The University of Washington psychologists have found that pursuing happiness may not be beneficial across all cultures.
The study indicates that psychotherapies emphasizing positive emotions, which can relieve stress and depression in white populations, may not work for Asians, who make up 60 percent of the world population.
Thinking happy thoughts, focusing on the good and downplaying the bad is believed to accelerate recovery from depression, bolster resilience during a crisis and improve overall mental health.
But in a survey of college students, the Asian respondents showed no relationship between positive emotions and levels of stress and depression.
The researchers asked 633 college students — a mix of Asian immigrants, Asian Americans and European Americans — to rate how much stress and depression they felt and how often they've been in a sad mood, felt worthless or had sleep or appetite changes.
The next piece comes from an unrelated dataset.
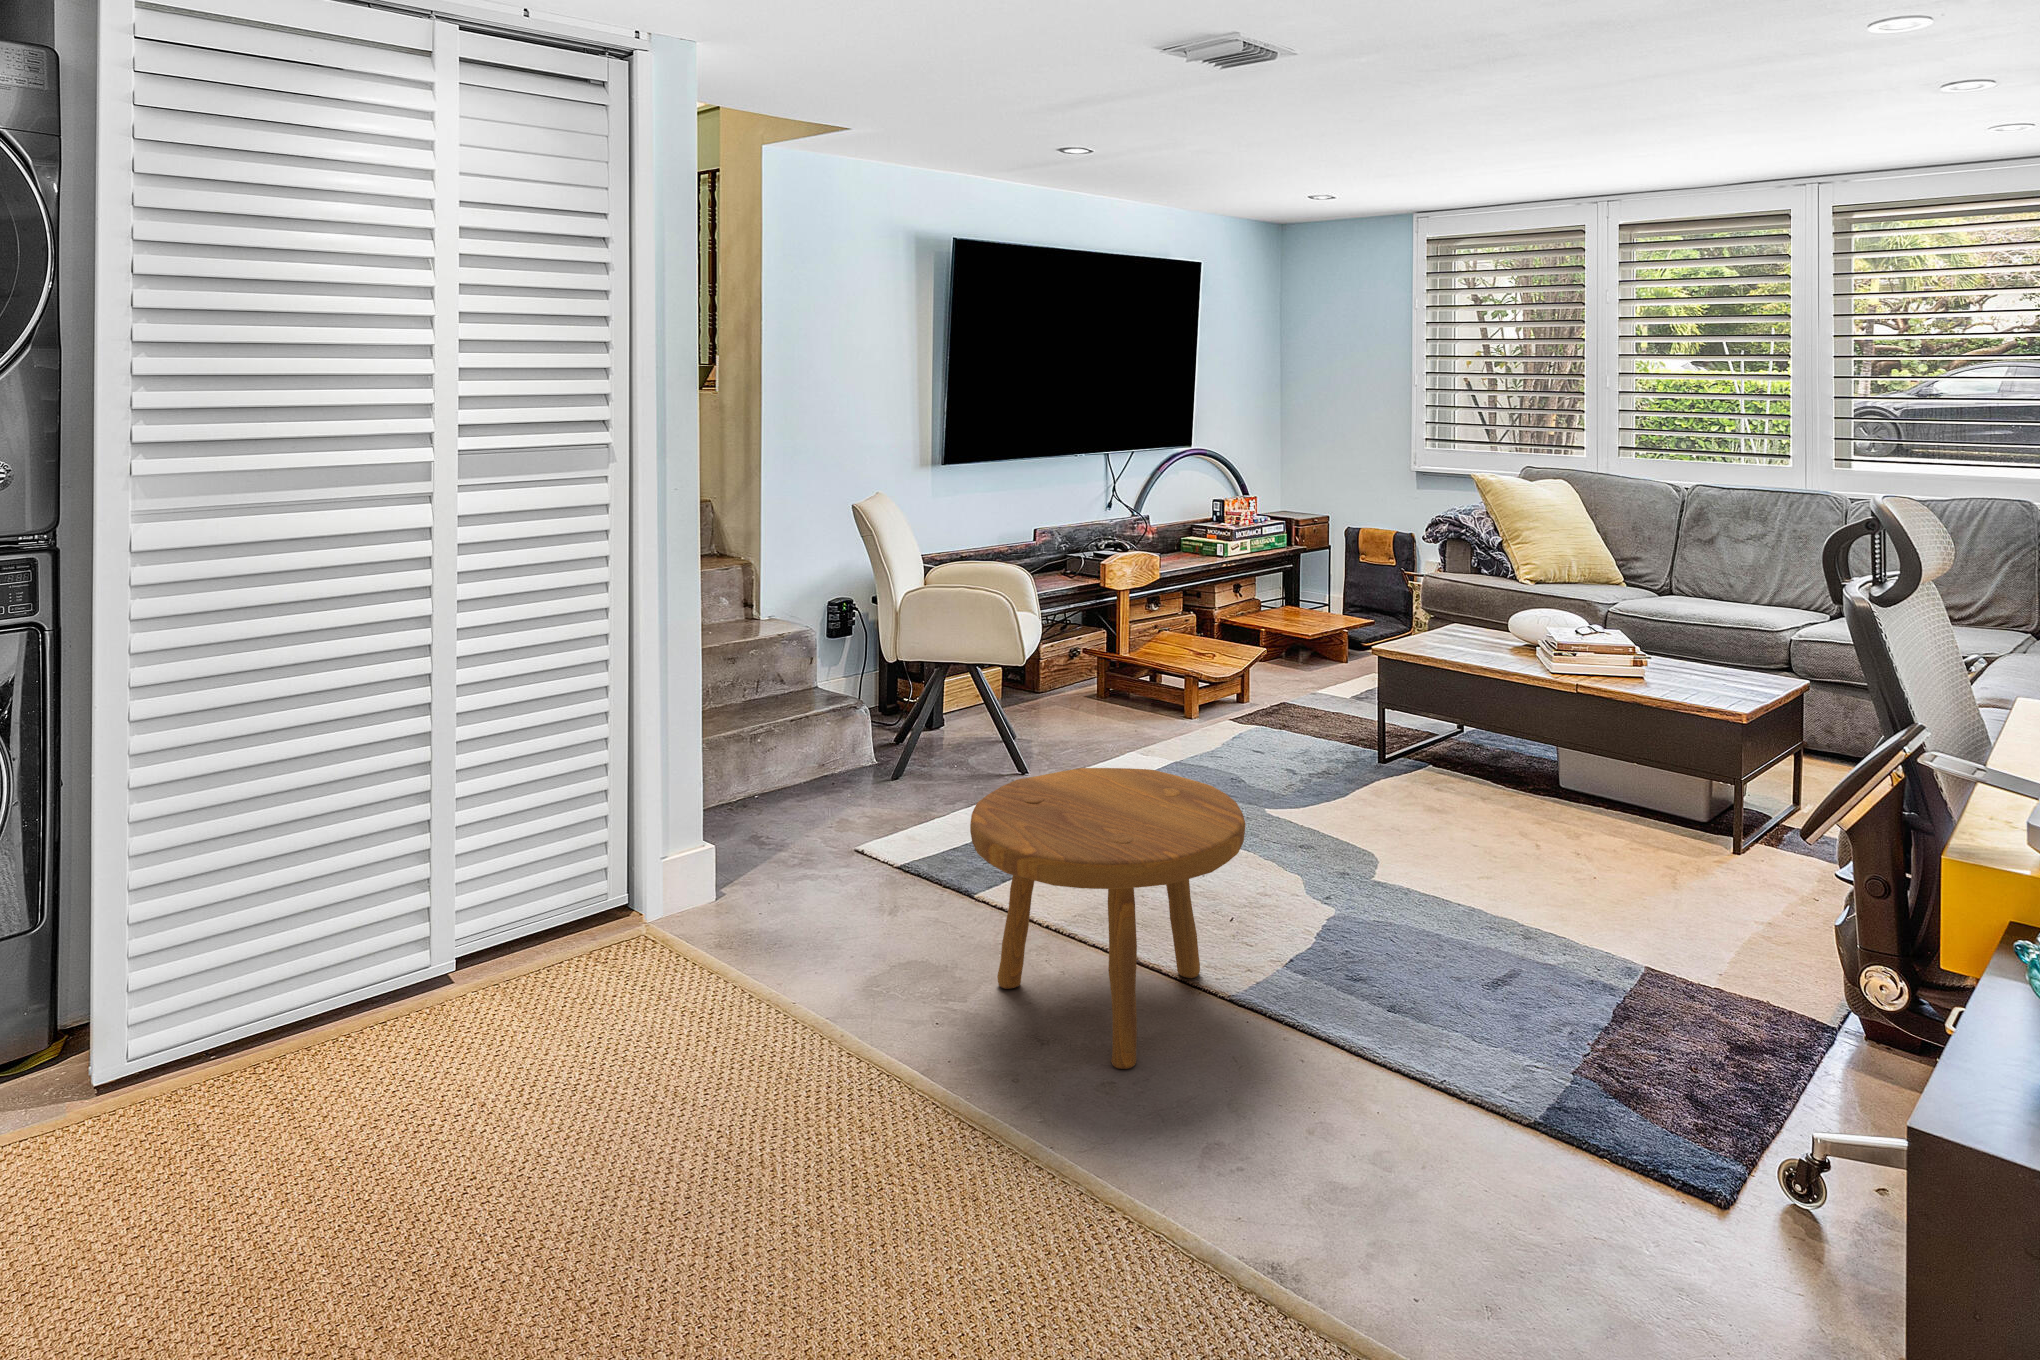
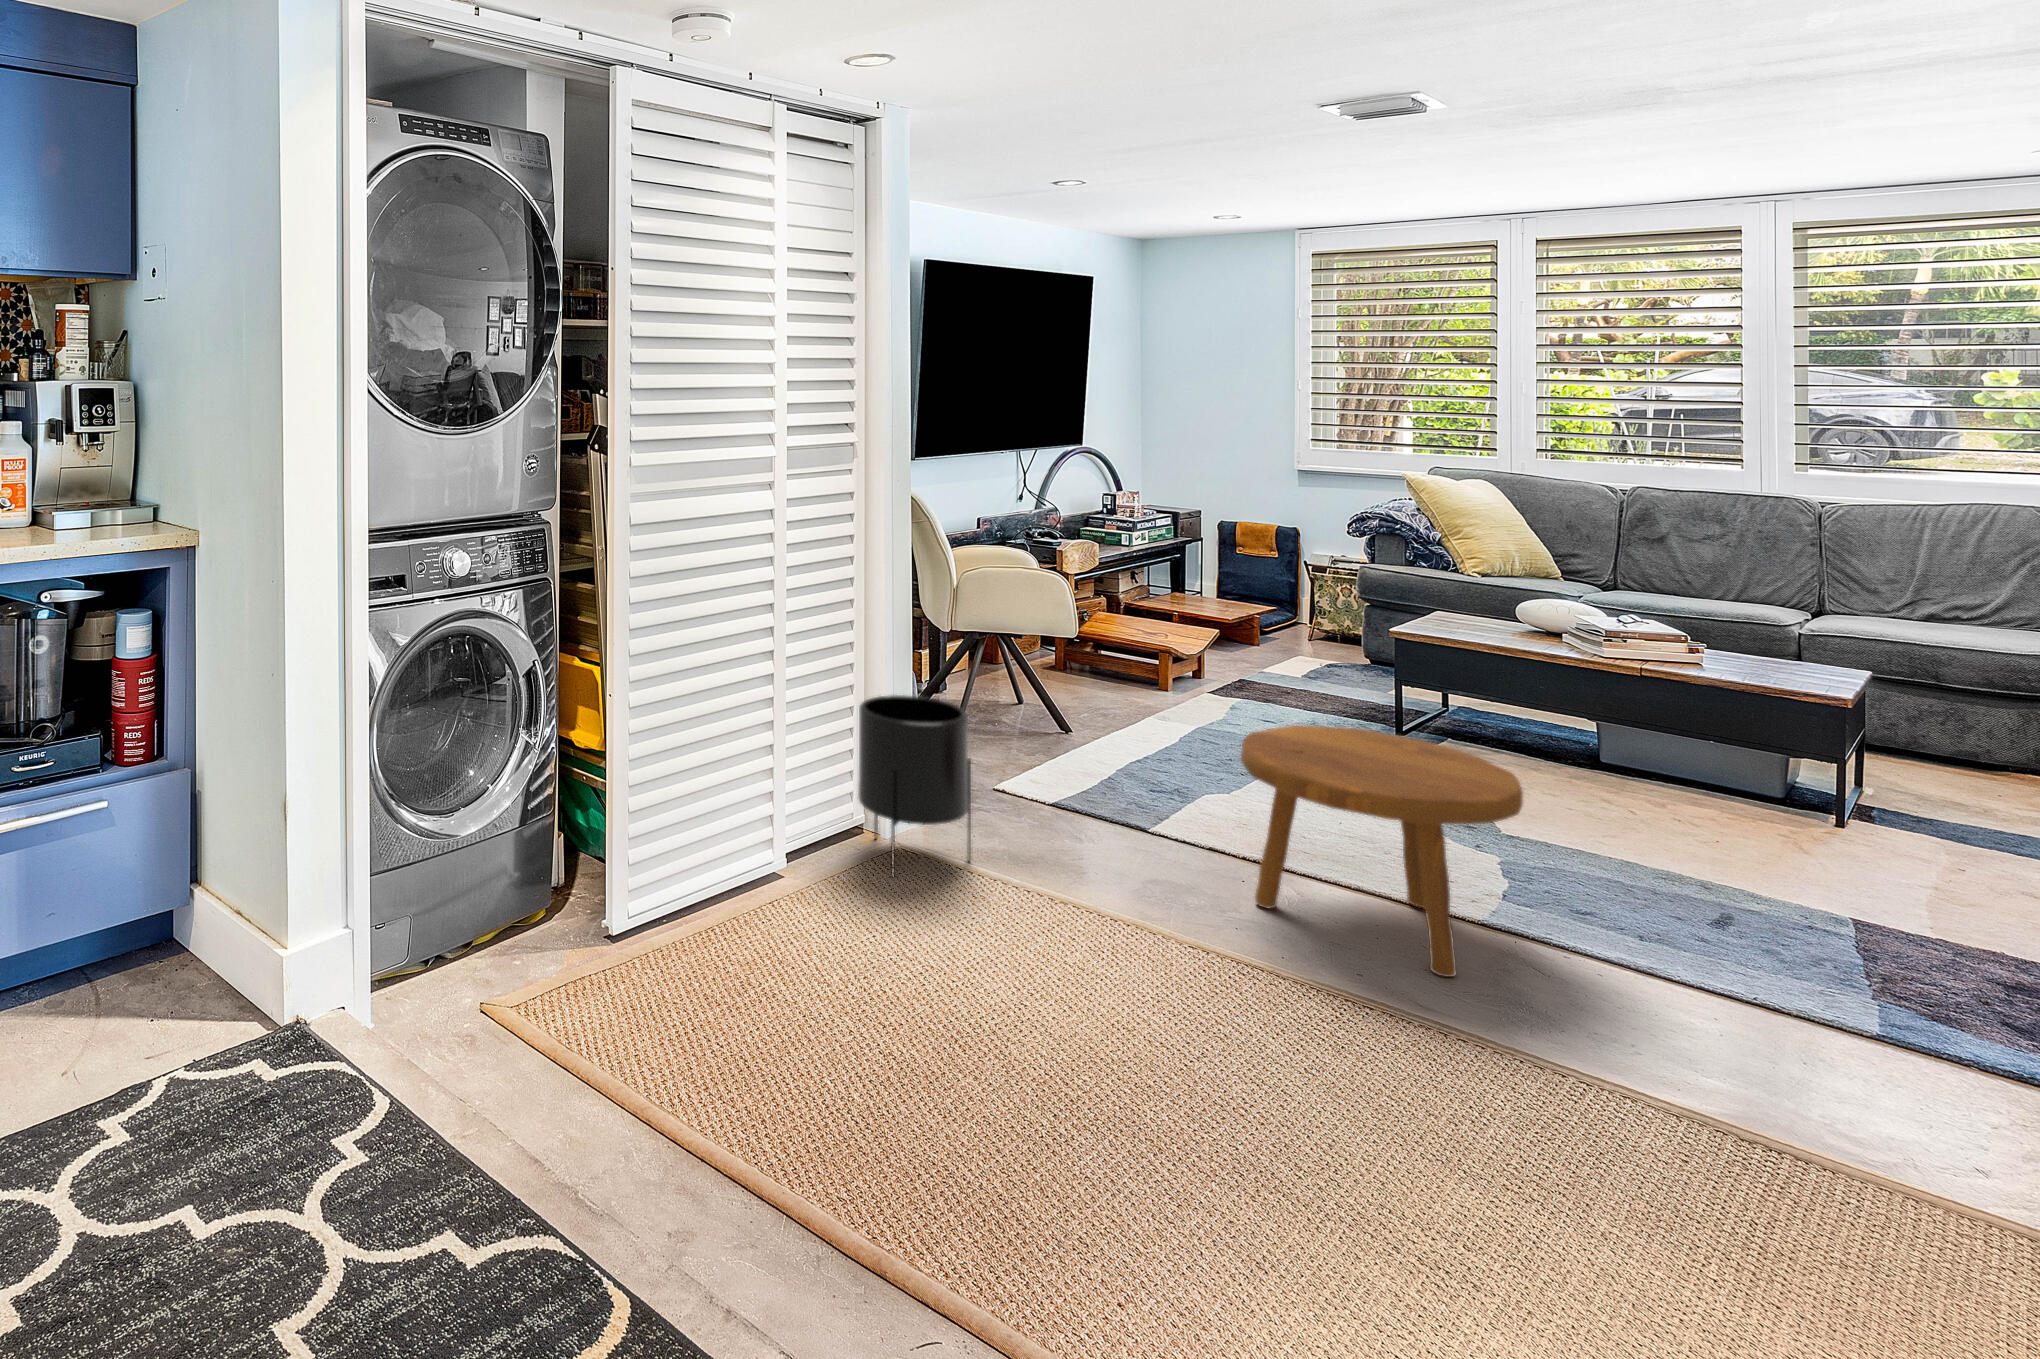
planter: none [582,747,719,973] -> present [858,695,971,876]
The participants also rated the intensity of the positive emotions that they felt, including feelings of serenity, joy, confidence and attentiveness.
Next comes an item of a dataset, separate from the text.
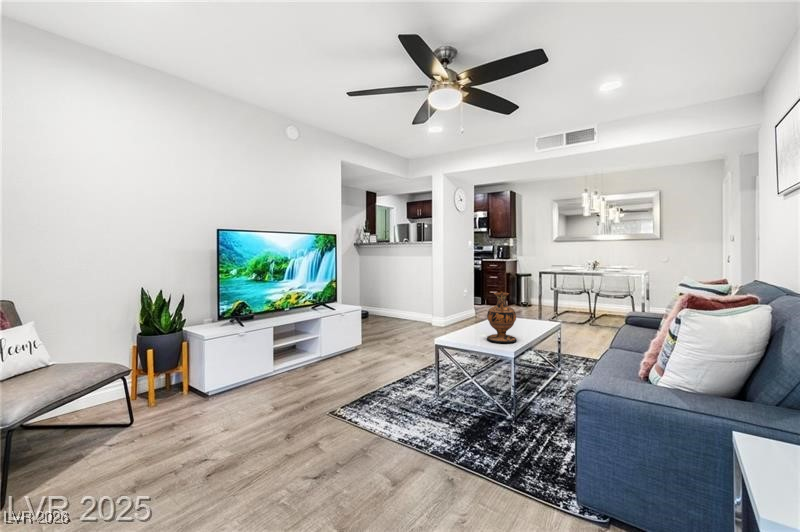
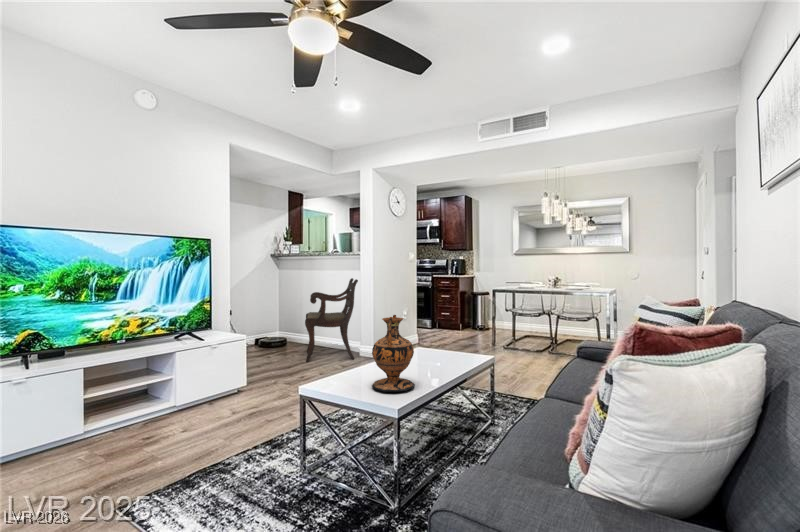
armchair: none [389,263,434,329] -> present [305,278,358,362]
For the European-American participants, there was a strong correlation showing that the more positive emotions they expressed, the less depression or stress they reported. The correlation was more subtle among Asian-Americans, but for Asians, there was no correlation between positive emotions and depression and stress.
The findings show that the Asians interpret and react to positive emotions differently in regards to their mental health.
Upon winning an award, for instance, the researchers said that a typical response would be "I'm so happy that I'm afraid." The award would trigger feelings of happiness for the achievement combined with concern that others would be jealous.
This blend of emotions is common among Asians, Leu said, and it may be shaped by Buddhist beliefs that happiness either leads to suffering or is impossible to obtain.
"Happiness signals that something bad will happen next; happiness is fleeting," she said. Similarly, yin-and-yang attitudes may instill views that life is a natural balance of good and bad.
For the Asians with depression, therapies likely to work the best are those that encourage patients to "observe when they feel good and bad and notice that both will disappear. Everything passes," Leu said.
The findings have implications for helping the Japanese recover from natural disasters and subsequent nuclear crisis in March, and for Chinese coping with post-traumatic stress following the 2008 Sichuan province earthquake.
"If we are to relieve some of the trauma from the tsunami and earthquakes, we have to be careful of imparting Western therapies," said Janxin Leu, UW assistant professor of psychology. "I worry that if a therapy which relies on positive emotions and thinking is used with Asian patients, it will not be effective and may even make patients feel worse."
Mindfulness therapies that encourage patients to pay attention to the good and the bad will likely work better, she said.
Co-authors of the paper are Jennifer Wang and Kelly Koo, both UW psychology graduate students. The journal Emotion published the study online March 28.